--- PROMPT ---
Among the records, how many lines carry the string "wire"? Give that number with nothing added.

--- TASK MATERIAL ---
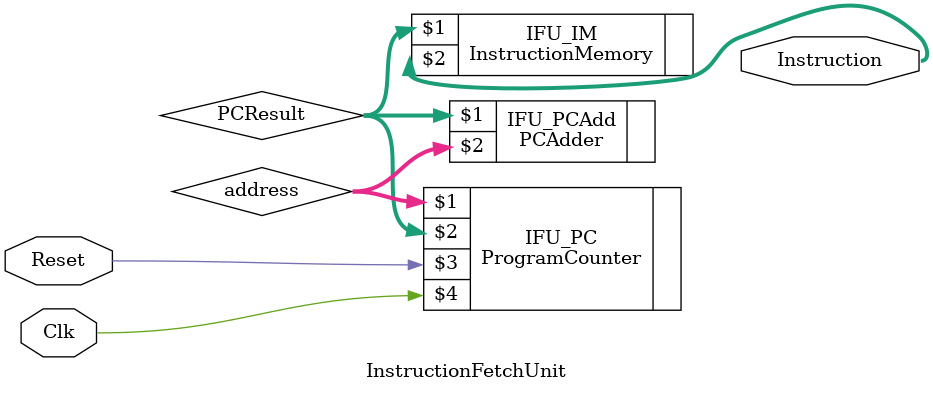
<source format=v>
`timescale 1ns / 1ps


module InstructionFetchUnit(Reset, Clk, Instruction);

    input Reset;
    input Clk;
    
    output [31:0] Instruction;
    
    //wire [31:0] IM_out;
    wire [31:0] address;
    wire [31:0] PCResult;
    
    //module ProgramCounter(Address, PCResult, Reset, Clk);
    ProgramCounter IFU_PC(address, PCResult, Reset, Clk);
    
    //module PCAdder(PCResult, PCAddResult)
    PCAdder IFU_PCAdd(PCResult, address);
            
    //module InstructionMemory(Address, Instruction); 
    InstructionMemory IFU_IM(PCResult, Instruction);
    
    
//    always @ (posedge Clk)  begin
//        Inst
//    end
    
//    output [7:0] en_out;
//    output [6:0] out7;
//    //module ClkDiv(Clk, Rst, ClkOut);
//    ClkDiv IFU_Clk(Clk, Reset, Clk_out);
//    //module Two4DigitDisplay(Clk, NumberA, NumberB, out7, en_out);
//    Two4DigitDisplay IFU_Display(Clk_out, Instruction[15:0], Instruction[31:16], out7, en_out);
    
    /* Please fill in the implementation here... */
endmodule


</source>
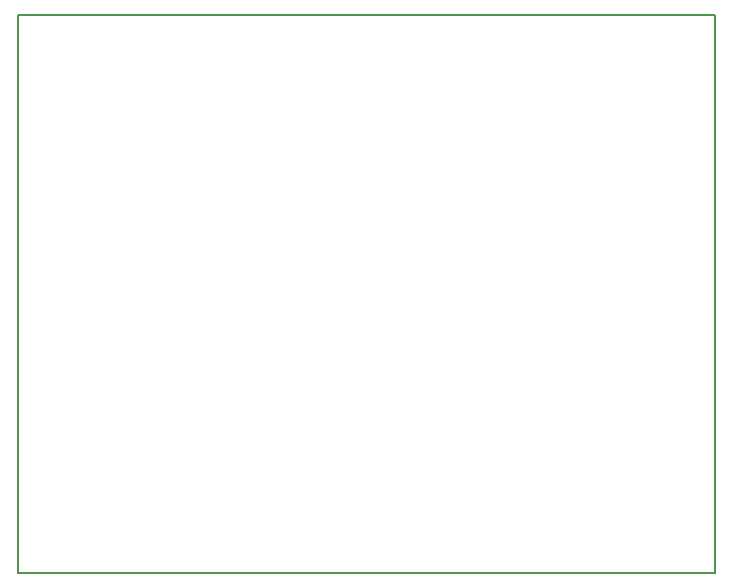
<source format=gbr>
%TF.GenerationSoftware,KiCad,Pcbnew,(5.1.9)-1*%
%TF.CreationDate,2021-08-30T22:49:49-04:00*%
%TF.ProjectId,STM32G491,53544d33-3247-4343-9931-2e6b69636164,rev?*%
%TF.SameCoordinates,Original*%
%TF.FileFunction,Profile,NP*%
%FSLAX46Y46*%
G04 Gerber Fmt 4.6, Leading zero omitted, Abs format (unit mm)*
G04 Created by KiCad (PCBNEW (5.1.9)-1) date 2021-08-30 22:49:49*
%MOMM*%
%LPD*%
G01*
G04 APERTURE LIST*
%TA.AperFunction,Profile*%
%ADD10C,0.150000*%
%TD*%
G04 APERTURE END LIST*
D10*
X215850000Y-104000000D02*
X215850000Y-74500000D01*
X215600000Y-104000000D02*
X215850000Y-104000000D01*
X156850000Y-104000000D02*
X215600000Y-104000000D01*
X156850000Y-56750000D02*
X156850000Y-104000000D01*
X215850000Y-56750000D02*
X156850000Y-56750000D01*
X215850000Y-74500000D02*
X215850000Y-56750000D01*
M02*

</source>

--- SOLUTION FOR THIS EXERCISE ---
3